I think Brian made the right call on Vogt, as the Brewers have said they plan on giving Pina the majority of the playing time, despite Vogt being the lefty component of a potential platoon. Though, recent playing time points to a quick rethinking of that scenario. LABR's rules are more constrictive, you have to release, not reserve a player originally drafted so the ability to reserve Pina (or Hedges) until the situation plays out isn't available. Plus, LABR requires a minimum of $1 for each bid, so every dollar is valuable.

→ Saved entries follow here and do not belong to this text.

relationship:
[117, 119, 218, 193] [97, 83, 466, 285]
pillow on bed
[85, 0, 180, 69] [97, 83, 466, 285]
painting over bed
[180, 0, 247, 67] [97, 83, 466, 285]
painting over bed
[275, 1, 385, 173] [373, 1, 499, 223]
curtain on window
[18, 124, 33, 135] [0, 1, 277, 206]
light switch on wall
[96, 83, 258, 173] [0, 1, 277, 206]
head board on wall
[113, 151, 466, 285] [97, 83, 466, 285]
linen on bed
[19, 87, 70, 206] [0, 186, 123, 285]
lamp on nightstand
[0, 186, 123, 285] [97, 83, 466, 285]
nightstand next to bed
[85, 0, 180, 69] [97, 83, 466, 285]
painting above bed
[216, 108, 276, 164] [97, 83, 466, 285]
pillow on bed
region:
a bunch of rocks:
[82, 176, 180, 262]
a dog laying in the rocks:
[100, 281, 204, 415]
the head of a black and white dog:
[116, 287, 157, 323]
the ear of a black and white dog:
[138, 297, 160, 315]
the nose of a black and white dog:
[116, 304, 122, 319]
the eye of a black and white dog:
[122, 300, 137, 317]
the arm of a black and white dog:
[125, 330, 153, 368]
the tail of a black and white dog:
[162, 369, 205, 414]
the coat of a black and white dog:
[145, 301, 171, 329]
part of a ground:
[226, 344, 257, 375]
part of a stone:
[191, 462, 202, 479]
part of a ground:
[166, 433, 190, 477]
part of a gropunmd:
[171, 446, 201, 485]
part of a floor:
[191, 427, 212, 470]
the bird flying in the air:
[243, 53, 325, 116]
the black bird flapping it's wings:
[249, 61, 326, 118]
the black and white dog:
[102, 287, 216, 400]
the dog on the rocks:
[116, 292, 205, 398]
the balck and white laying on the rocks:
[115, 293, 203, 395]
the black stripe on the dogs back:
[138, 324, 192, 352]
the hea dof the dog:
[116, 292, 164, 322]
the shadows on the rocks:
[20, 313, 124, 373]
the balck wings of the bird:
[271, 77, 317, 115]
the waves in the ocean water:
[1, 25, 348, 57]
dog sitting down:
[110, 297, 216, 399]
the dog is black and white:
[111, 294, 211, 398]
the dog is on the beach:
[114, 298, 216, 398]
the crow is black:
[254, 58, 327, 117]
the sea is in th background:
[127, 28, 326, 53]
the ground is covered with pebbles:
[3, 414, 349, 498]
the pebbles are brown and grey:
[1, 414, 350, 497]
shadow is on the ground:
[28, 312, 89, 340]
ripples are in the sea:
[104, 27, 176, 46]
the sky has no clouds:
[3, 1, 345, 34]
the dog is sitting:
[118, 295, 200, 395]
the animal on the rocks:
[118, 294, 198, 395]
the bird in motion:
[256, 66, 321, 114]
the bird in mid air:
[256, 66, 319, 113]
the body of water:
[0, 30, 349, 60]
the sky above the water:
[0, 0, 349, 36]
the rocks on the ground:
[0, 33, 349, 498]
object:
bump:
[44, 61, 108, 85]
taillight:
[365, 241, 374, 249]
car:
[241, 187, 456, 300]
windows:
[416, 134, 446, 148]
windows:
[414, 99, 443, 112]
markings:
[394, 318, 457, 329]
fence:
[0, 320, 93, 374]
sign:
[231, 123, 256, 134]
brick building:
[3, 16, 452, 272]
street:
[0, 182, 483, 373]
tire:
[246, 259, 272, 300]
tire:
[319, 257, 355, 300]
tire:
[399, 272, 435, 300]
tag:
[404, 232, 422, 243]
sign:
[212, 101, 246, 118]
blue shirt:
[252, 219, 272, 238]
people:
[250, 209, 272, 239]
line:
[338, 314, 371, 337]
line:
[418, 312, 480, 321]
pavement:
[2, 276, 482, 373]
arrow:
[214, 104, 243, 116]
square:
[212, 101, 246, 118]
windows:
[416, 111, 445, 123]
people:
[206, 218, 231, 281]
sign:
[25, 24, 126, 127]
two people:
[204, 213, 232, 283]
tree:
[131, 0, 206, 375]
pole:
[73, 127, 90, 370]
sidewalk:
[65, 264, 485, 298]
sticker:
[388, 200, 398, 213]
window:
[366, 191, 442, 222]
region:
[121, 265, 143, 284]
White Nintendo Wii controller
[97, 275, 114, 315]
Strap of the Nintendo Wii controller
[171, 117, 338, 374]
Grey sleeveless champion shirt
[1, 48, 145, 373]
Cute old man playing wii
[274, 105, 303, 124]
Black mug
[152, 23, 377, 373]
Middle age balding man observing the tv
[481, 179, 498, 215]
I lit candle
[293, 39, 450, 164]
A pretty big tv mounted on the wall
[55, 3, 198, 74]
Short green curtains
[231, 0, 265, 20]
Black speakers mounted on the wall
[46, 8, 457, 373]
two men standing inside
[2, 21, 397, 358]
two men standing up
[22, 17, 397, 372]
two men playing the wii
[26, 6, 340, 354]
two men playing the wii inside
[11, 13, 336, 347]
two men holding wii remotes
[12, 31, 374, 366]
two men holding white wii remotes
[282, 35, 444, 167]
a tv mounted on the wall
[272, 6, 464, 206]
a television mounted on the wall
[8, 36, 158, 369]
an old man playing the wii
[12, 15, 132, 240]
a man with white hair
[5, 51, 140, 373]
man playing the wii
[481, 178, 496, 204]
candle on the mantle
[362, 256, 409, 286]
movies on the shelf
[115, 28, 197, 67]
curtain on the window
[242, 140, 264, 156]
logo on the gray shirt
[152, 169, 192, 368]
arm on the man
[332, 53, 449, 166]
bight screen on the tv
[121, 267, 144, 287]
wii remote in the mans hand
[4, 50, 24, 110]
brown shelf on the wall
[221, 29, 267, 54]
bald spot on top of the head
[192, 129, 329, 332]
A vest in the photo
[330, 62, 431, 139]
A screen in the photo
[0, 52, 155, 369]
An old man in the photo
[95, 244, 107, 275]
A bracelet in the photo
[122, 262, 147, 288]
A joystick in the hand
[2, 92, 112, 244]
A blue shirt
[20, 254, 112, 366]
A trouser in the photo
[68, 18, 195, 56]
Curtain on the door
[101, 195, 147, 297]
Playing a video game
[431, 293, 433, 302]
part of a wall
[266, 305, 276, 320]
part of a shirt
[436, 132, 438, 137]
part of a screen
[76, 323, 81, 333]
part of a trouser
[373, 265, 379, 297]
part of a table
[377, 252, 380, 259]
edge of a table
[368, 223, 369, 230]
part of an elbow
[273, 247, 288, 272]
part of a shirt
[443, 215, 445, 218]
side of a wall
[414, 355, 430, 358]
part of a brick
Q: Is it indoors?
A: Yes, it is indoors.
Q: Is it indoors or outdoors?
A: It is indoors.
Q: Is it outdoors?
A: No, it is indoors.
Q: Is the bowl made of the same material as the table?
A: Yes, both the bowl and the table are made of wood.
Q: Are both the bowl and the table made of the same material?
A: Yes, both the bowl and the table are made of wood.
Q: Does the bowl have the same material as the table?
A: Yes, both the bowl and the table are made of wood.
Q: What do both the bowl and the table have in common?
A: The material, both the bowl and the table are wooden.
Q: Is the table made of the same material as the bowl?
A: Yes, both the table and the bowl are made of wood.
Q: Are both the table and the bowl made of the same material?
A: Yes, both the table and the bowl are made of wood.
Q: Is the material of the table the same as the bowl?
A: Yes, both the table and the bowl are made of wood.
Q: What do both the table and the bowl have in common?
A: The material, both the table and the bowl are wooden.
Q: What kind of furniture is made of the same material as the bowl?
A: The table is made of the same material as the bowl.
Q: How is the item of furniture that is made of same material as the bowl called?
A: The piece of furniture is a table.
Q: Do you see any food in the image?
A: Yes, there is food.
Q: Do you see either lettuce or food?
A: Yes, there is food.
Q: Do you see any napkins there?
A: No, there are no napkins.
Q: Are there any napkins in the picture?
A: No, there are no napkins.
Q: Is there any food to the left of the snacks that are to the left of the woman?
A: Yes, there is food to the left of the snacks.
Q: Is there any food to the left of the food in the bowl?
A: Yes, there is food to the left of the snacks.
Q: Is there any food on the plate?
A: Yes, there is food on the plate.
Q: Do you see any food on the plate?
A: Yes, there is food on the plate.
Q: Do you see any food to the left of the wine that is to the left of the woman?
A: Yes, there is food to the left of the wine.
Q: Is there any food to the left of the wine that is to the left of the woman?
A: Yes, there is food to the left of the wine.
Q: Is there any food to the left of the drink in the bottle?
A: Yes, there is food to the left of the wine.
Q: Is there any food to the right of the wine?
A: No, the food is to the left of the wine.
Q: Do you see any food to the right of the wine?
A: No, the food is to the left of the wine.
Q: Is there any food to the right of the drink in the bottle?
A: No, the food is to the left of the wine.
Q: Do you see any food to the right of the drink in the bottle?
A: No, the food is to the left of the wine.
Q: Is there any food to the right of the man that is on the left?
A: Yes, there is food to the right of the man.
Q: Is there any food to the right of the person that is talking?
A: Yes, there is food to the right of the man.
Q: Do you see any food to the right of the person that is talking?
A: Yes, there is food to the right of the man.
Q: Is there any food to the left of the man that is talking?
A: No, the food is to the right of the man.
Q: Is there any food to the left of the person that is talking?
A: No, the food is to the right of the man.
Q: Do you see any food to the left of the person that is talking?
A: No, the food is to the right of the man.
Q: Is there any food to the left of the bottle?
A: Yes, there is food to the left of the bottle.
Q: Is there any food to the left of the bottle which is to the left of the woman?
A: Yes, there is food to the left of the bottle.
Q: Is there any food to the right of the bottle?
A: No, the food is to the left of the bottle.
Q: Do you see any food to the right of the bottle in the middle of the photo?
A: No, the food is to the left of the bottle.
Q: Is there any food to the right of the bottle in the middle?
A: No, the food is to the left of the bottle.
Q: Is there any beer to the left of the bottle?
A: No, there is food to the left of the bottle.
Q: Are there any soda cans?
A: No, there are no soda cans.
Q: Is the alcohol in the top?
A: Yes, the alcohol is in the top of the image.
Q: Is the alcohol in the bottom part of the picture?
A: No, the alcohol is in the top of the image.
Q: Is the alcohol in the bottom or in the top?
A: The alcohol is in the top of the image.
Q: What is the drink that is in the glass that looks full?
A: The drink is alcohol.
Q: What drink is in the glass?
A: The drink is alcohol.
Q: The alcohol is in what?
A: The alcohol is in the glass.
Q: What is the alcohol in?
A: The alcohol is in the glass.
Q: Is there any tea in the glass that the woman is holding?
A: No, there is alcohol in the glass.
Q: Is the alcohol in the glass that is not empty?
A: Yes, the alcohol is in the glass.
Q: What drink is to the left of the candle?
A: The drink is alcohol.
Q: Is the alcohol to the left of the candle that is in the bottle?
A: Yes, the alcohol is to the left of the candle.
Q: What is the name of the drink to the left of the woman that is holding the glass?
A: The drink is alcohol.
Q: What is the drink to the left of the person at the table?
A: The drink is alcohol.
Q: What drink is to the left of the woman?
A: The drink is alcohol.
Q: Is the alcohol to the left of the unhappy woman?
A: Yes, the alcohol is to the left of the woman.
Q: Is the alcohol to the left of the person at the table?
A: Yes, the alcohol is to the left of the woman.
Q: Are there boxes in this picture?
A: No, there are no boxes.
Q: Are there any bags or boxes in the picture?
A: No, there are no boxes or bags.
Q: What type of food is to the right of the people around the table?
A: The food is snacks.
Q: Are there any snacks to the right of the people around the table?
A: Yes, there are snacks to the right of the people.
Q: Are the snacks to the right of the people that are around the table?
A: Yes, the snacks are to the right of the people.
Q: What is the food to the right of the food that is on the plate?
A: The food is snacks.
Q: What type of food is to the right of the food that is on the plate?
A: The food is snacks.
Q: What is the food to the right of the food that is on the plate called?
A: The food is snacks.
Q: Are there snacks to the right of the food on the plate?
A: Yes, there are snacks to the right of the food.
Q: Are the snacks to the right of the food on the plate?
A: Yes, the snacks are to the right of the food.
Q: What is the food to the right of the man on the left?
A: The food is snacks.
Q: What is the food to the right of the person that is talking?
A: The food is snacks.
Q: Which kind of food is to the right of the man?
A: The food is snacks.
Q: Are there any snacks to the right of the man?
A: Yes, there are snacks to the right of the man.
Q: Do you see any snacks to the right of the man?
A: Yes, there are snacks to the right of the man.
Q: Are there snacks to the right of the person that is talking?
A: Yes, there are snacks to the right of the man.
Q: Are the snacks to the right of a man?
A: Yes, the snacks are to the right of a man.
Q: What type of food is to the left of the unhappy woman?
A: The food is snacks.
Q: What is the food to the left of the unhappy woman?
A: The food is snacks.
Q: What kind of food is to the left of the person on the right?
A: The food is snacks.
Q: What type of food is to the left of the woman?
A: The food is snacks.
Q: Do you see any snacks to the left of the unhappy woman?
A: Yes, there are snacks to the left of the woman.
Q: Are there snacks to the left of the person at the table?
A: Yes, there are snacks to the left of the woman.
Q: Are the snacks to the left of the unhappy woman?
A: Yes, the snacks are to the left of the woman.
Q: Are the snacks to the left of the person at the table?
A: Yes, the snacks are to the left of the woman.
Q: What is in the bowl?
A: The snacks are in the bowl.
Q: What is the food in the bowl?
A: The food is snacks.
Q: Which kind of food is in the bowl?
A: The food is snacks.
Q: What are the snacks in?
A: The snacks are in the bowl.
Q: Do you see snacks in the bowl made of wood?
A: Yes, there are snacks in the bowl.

|Clint Frazier, NYY||@TheFantasyFix 16||Baseball Prospectus 15||Fangraphs 3||Fantasy Alarm 1|
|Nick Williams, PHI||Baseball Prospectus 11||Fangraphs 11|
|Sam Dyson, SF||Fangraphs 8||Fangraphs - Sleeper & Bust 6||@TheFantasyFix 4||USA TODAY Sports 4|
|Yahoo Sports 3||Rotowire 2||Fantasy Alarm 1|
|Raimel Tapia, COL||Razzball (Rudy Gamble) 6||Fangraphs 6||Baseball HQ 4||Baseball Prospectus 1|
|Jorge Soler, KC||Baseball HQ 4|
|Luke Voit, STL||ESPN.com 3|
|Ariel Miranda, SEA||MLB.com 1||Rotowire 1||Fantasy Alarm 1||Yahoo Sports 1|
|Jose Urena, MIA||Rotowire 1||Rotowire 2|
|Jeff Locke, MIA||Baseball Prospectus 1|
|Ketel Marte, ARI||Fantasy Alarm 1|
|Anibal Sanchez, DET||MLB.com 1|
|Bruce Maxwell, OAK||Scout Fantasy 1|
|Hunter Strickland, SF||USA TODAY Sports 1|
|Tim Adleman, CIN||Yahoo Sports 1|
|R.A. Dickey, ATL||Yahoo Sports 1|
|Danny Santana, ATL||Baseball Prospectus 1|
|Kyle Barraclough, MIA||Fantasy Alarm 1|
|Austin Romine, NYY||Scout Fantasy 1|
|Blake Parker, LAA||Yahoo Sports 1|
Todd Zola's Commentary
Outfielders ruled the Mixed LABR roost this week with a couple of prospects leading the way. Brian touched on Williams (I concur with his take), here's the skinny on Frazier. The Yankees initially turned to Dustin Fowler to fortify their health-riddled outfield, but the unfortunate season-ending injury to Fowler forced their hand, calling up their prized prospect. Frazier, who won't turn 23 until September, was slashing .256/.344/.473 at Triple-A Scranton/Wilkes-Barre, featuring 12 HR and 9 SB. It's this power-speed combo making him so attractive for fantasy. While his contact rate isn't great, it's certainly passable, especially since he draws plenty of walks. It'll be strikeouts that eventually determines if Frazier will be a nice category stuffer in the middle rounds or a fantasy stud. My lean is to the latter.
How can a team alrerady wallowing in the depths of the standings lose twelve points in two days? It's not like I was cranking in some categories and had a lot to lose. Yet, I woke up to a last-place team after falling a dozen points over the weekend. The silver lining is points recently lost are within reach of regaining. Sorry, not much to say. This whole season has me a bit shell-shocked with respect to my personal game play.